Gençlerimize eşit fırsatlarla nitelikli ve ücretsiz eğitime erişim hakkı güvencesi sağlayacağız. Gençlerin, genç girişimcilerin imkânları artırılacak, yeteneklerini kullanmaları sağlanacak ve gençlerin cesaretini ve umudunu artıracağız. Gençlerin fikirlerini hayata geçirebilmeleri için ilk finans desteğini biz vereceğiz. Yani ülkemizi hep birlikte kalkındıracağız, hep birlikte zenginleşeceğiz. (CHP sıralarından alkışlar) Üretimimizin, sanayinin 4.0 devrimin yakalaması için yeni bir bilim, yenilik ve teknoloji politikasına ihtiyacımız var. Önümüzdeki en kısa zamanda yapılacak ilk seçim sonrası halkın, üretimin, kalkınmanın zamanı başlayacak, ortak bir geleceği kurmanın zamanı başlıyor. İşte, biz, bu büyük üretimin dönüşümüyle Türkiye'yi 2'nci yüzyıla taşıyacağız. Zenginleşen rekabetçi Türkiye'de sanayimizin, Endüstri 4.0 dinamikleriyle dijital dönüşüm ve yeşil dönüşüm ışığında yüksek teknolojili, katma değerli bir yapıya dönüşmesini destekleyeceğiz. (CHP sıralarından alkışlar) Bu hususların yapılabilmesi, gerçekleşebilmesi için, ilk önce, gençlerimizi çağın gerektirdiği yetenekle donatacak bir Millî Eğitim politikasına ihtiyaç var.

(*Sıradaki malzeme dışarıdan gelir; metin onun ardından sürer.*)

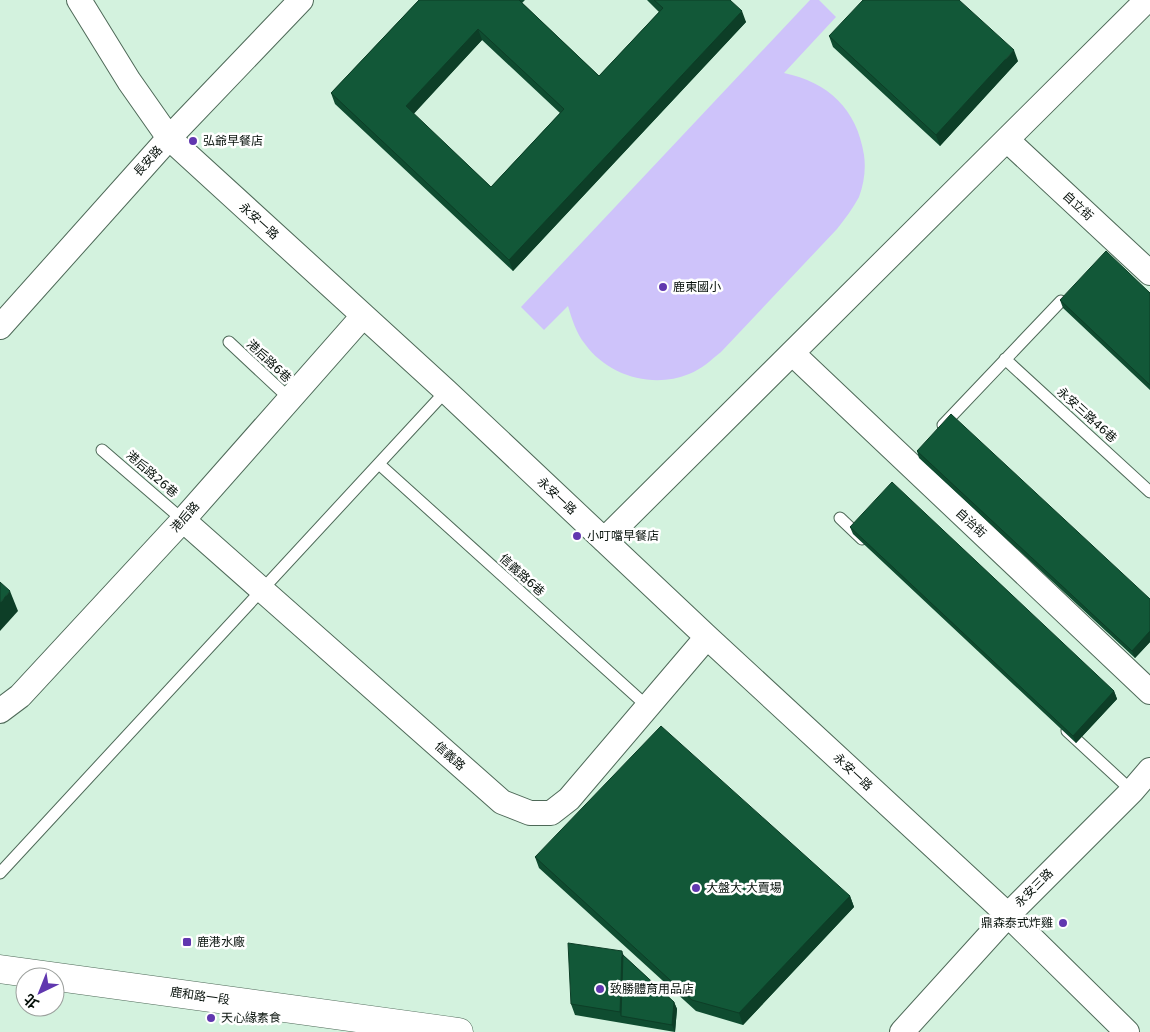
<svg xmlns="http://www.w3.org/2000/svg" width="1150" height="1032" font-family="'DejaVu Sans','Noto Sans TC',sans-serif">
	<rect width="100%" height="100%" fill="#d3f2de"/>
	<!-- pitch -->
	<path fill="#cec3fa" d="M810 0H819L836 17 784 73C828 82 857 109 864 155 866 169 864 184 859 197 853 208 845 219 837 229L721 352C711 360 702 369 689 374 653 389 608 376 585 344 576 333 572 319 568 306L544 330 521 307Z"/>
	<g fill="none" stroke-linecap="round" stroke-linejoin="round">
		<defs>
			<path id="service" d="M229 342 290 399
				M1005 359 1150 492
				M943 425 1061 301
				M102 450 183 520
				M379 464 648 707
				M840 518 862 539
				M1067 731 1132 791
				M0 873 446 391"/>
			<path id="minor" d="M79 0 129 81 169 138 446 391 707 637 1008 915 1127 1032
				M1007 140 1150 273
				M0 327 169 138 301 0
				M792 353 1150 692
				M183 520 502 802 530 813H551L569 799 707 637
				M604 540 1147 0
				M0 711 20 696 183 520 363 316
				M902 1032 1008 915 1132 791 1150 770"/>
			<path id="secondary" d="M0 969 459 1032"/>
		</defs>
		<!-- service casing -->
		<use href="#service" stroke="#4e6958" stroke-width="13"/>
		<!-- minor casing -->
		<use href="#minor" stroke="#4e6958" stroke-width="26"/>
		<!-- secondary casing -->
		<use href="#secondary" stroke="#4e6958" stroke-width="29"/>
		<!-- service -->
		<use href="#service" stroke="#fff" stroke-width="11"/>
		<!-- minor -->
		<use href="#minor" stroke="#fff" stroke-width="24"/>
		<!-- secondary -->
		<use href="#secondary" stroke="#fff" stroke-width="28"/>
	</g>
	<!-- wall -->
	<path fill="#0f4c30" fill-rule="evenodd" d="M419 0H525L522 3 599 76 659 12 647 0H730L746 22 513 271 335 104 331 93ZM482 40 560 113 491 187 413 114Z
		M829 36 1018 61 940 146 833 47Z
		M1150 293V390L1063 308 1060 300Z
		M917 451 1150 599V642L1135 658 919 458Z
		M850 527 1114 691 1117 699 1076 743 853 534Z
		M535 857 850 896 854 907 743 1025 696 1011 539 868Z
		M623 955 674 1002 677 1009 675 1032 575 1015 571 1004Z"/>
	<!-- shaded-wall -->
	<path fill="#0d3e27" d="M742 11 746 22 513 271 509 260Z
		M478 29 482 40 410 118 406 106Z
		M1014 50 1018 61 940 146 936 135Z
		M10 591 18 611 0 631V603Z
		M1150 631V642L1135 658 1132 651Z
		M1114 691 1117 699 1076 743 1073 736Z
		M850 896 854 907 743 1025 739 1013Z
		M622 951 626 962 621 1016 620 1012Z
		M674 1002 677 1009 675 1032 672 1025Z"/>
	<!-- building -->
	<path fill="#125838" stroke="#0d3e27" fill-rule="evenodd" d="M419 0H519L599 76 663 8 654 0H730L742 11 509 260 331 93ZM478 29 564 109 491 187 406 106Z
		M863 0H959L1014 50 936 135 829 36Z
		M1106 251 1150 293V385L1060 300Z
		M951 414 1150 599V631L1132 651 917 451Z
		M892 482 1114 691 1073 736 850 527Z
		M0 582 10 591 0 603Z
		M661 726 850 896 739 1013 692 1000 535 857Z
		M568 943 622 951 620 1012 571 1004Z
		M623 955 674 1002 672 1025 621 1016Z"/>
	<!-- markers -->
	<g fill="#6037af" stroke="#fff" stroke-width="2">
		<circle cx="193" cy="141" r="5"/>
		<circle cx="663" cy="287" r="5"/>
		<circle cx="577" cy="536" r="5"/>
		<circle cx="696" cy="888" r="5"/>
		<circle cx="1063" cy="923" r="5"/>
		<rect x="182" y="937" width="10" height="10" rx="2.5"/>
		<circle cx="600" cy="989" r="5"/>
		<circle cx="211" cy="1018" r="5"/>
	</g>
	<g text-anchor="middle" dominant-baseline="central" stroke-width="5" stroke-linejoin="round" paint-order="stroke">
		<!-- poi labels -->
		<g font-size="12" fill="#07110b" stroke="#fff" text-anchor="start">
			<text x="203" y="141">弘爺早餐店</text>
			<text x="673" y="287">鹿東國小</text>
			<text x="587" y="536">小叮噹早餐店</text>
			<text x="706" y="888">大盤大 大賣場</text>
			<text x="1053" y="923" text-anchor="end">鼎森泰式炸雞</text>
			<text x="197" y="942">鹿港水廠</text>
			<text x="610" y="989">致勝體育用品店</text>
			<text x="221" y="1018">天心緣素食</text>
		</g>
		<!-- street labels -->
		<g font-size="12" fill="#07110b" stroke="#fff">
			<text transform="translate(148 161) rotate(-48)">長安路</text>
			<text transform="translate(1078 206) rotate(43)">自立街</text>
			<text transform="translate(259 221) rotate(42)">永安一路</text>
			<text transform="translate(269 361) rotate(43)">港后路6巷</text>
			<text transform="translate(1087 415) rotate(42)">永安三路46巷</text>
			<text transform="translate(152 474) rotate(41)">港后路26巷</text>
			<text transform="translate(557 496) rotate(43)">永安一路</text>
			<text transform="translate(185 517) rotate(-48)">港后路</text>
			<text transform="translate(971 523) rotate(43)">自治街</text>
			<text transform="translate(522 575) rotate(42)">信義路6巷</text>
			<text transform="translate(450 756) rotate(42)">信義路</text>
			<text transform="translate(853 772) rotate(43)">永安一路</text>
			<text transform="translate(1034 888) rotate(-45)">永安三路</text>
			<text transform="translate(200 996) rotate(8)">鹿和路一段</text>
		</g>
	</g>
	<!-- north arrow -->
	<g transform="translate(40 992) rotate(223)"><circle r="24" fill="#ffffff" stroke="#9ca09d"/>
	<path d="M0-4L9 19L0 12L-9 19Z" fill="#6037af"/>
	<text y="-8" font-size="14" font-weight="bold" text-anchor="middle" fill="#07110b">北</text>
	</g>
</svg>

Millî Eğitim Bakanlığı bütçesi, 2023 yılı merkezî bütçede 2016 yılında yüzde 19,24 iken bugün yüzde 14,53 oranına gerilemiş durumda. Bununla birlikte, öncelikle burada bütçe rakamlarından çok zihniyetin konuşulması gerekir. Bugün, Millî Eğitim Bakanlığı olarak eğitim politikasında ve millî eğitimde çağdaş, medeni ülkeler arasına girecek bir politikanın belirlenmesi daha önceliklidir. Gençlerimiz, okul öncesinden başlayarak dünyaya açılan, dünyadaki gelişmeleri izleyebilen, çağdaş medeniyet seviyesine ulaşabilecek derecede olan gençlerimiz olmalı. Özellikle Millî Eğitimde liyakatli bir düzen olmalı diyoruz. (CHP sıralarından "Bravo" sesleri, alkışlar) Peki, gerçek öyle mi? Değil. Sayıştayın raporlarında diyor ki: "İlçe Millî Eğitim Müdürlüğü kadrolarına gerekli koşulları taşımayan kişiler atanmakta." Yine, Sayıştay raporunda diyor ki: "Akademik kadro ilanlarında objektif olmayan kriterlere yer verilmekte." Peki, bunun anlamı ne? Bunun anlamı yani objektif olmayan kriter demek, torpil demek, kayırma demek. İşte, biz bunun önüne geçeceğiz değerli arkadaşlar. (CHP sıralarından "Bravo" sesleri, alkışlar)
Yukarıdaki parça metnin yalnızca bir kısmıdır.